» Assignment
Using the listing below, work out how many lines include the word "been". Only the number is to be given.

» Material for this task
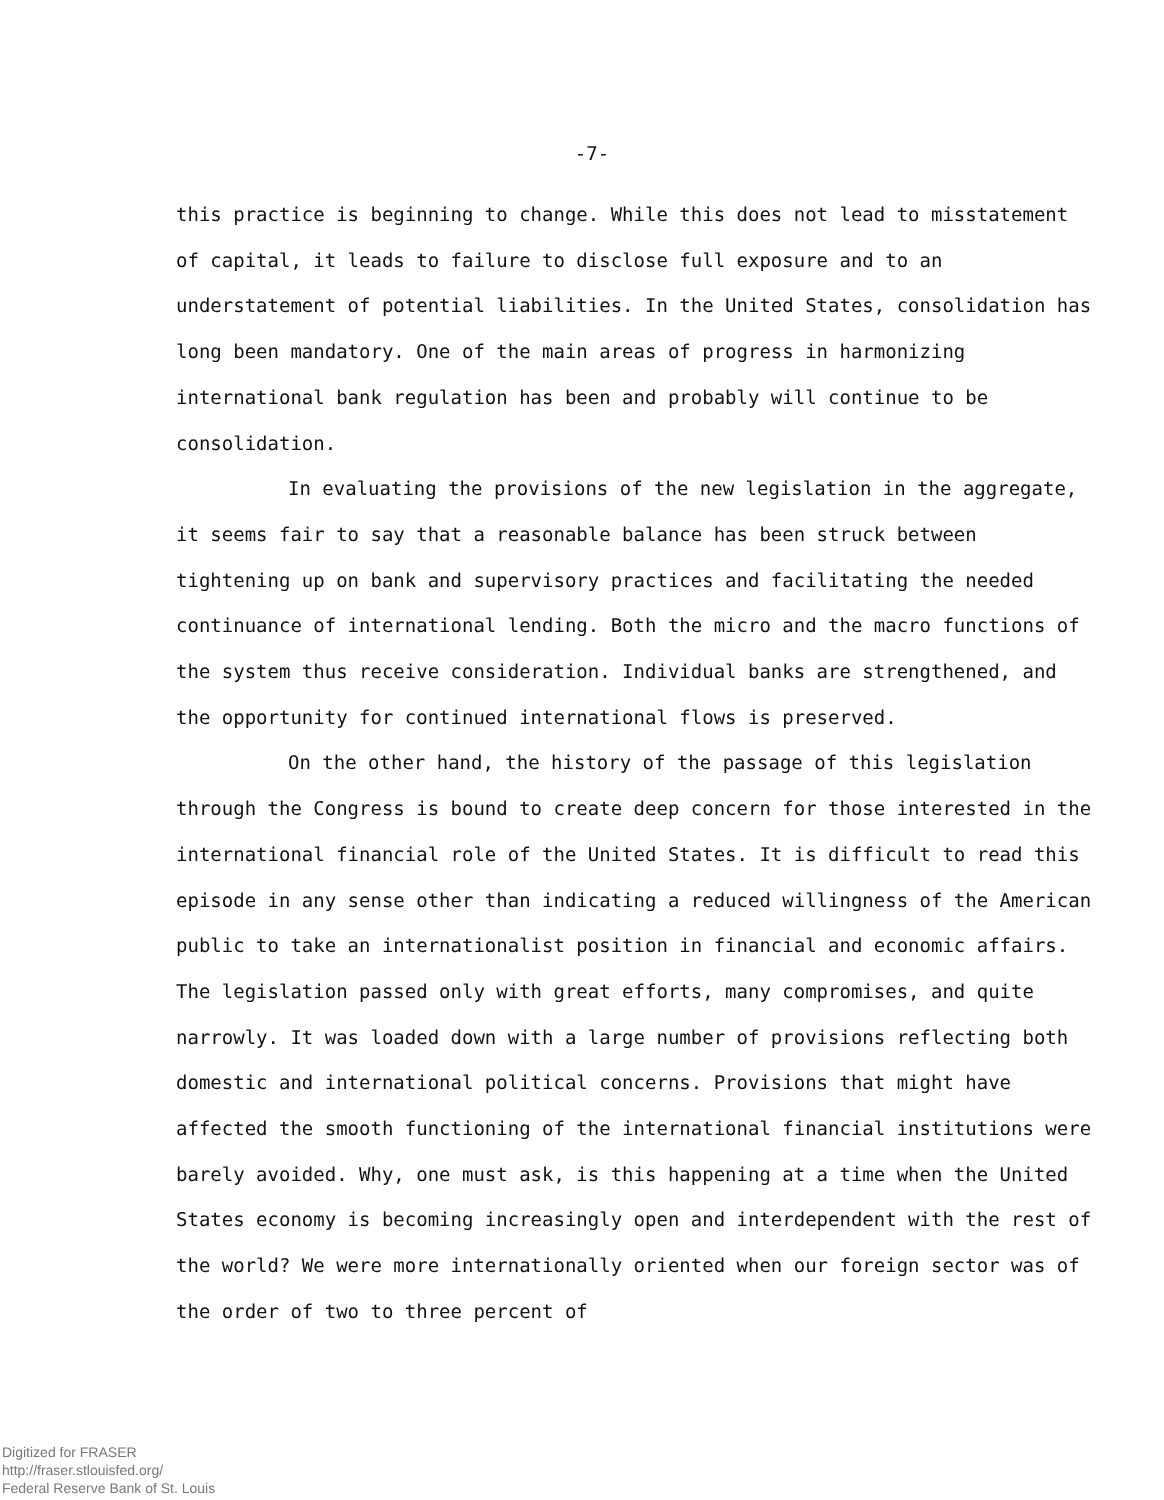-7-
this practice is beginning to change. While this does not lead to misstatement of capital, it leads to failure to disclose full exposure and to an understatement of potential liabilities. In the United States, consolidation has long been mandatory. One of the main areas of progress in harmonizing international bank regulation has been and probably will continue to be consolidation.
In evaluating the provisions of the new legislation in the aggregate, it seems fair to say that a reasonable balance has been struck between tightening up on bank and supervisory practices and facilitating the needed continuance of international lending. Both the micro and the macro functions of the system thus receive consideration. Individual banks are strengthened, and the opportunity for continued international flows is preserved.
On the other hand, the history of the passage of this legislation through the Congress is bound to create deep concern for those interested in the international financial role of the United States. It is difficult to read this episode in any sense other than indicating a reduced willingness of the American public to take an internationalist position in financial and economic affairs. The legislation passed only with great efforts, many compromises, and quite narrowly. It was loaded down with a large number of provisions reflecting both domestic and international political concerns. Provisions that might have affected the smooth functioning of the international financial institutions were barely avoided. Why, one must ask, is this happening at a time when the United States economy is becoming increasingly open and interdependent with the rest of the world? We were more internationally oriented when our foreign sector was of the order of two to three percent of
Digitized for FRASER
http://fraser.stlouisfed.org/
Federal Reserve Bank of St. Louis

» Solution
2